Misc K8s/Podman/Container Notes¶
Security Practices with Containers¶
- Using a smaller base image to run the application can be more secure.
- This is because
Limitations of Containers¶
- Containers share the same kernel as the host machine.
- This means that you cannot run a Windows container on a Linux host, and visa versa, without some sort of virtualization.
Pods vs. Containers¶
Containers and pods are two different concepts.
Containers are individual instances of an application, focused on running a single process or service.
Pods are essentially a layer of abstraction on top of containers, used to group containers that work together closely and share their network and storage.
Containers¶
Containers are single, isolated application instances.
A container is an isolated instance of an application with its own filesystem,
network stack, and process space.
It runs a single process or service (though it can technically run multiple
processes).
Containers package an application and its dependencies, making it portable and consistent across environemtns.
Containers are the basic unit of deployment. They're intended to run a single microservice or an application process.
Pods¶
A pod is collection of one or more containers that are tightly coupled and share the
same network and storage resources.
Containers within a pod can communicate with each other via localhost
and share volumes.
All containers within a pod share the same contexts. This means they share an IP address, network namespace, and storage volumes. This enables them to work closely together as parts of a single service.
In Kubernetes, a pod is the smallest deployable unit. Not a container.
Even if there is only one container, it will still be part of a pod.

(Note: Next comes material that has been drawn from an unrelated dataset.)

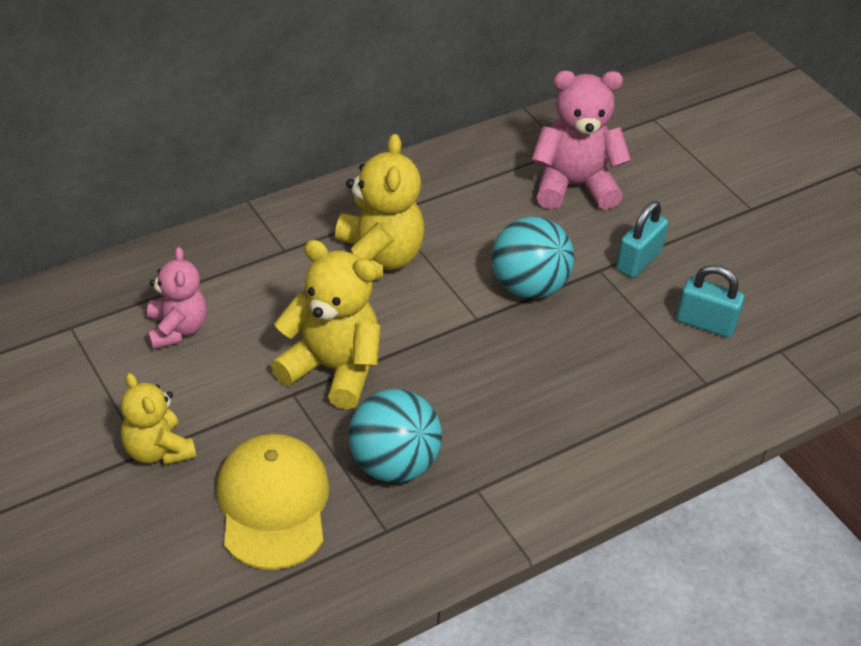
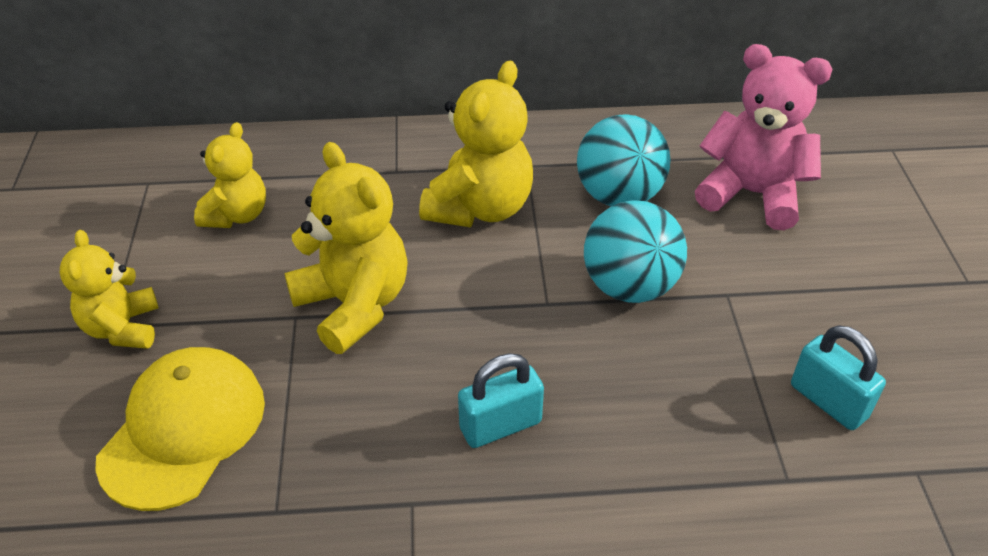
camera: 30 degrees right, 0 degrees up
pink teddy bear [147,247,207,350] -> yellow teddy bear [194,122,266,228]
turquoise ball [349,389,442,483] -> turquoise ball moved to [577,114,671,206]
turquoise padlock [616,201,668,278] -> turquoise padlock moved to [458,353,544,448]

Pods enable better organization and scaling of applications by allowing multiple
containers to function as a single unit.
Things to Look Up¶
-
Blue Green Deployment
- Blue is the version of the app running in prod. You cut over 100% of traffic into a Green (new version of Blue) deployment.
- Allows you to seamlessly switch over to a new version of an application without any downtime.
- het's lab on blue/green deployments
-
Canary Deployment
- Similar to blue/green deployment, but allows you to roll out a new version of your application to a subset of users before rolling it out.
- 80% of the users will be sent to version 1, 20% of users will be sent to version 2.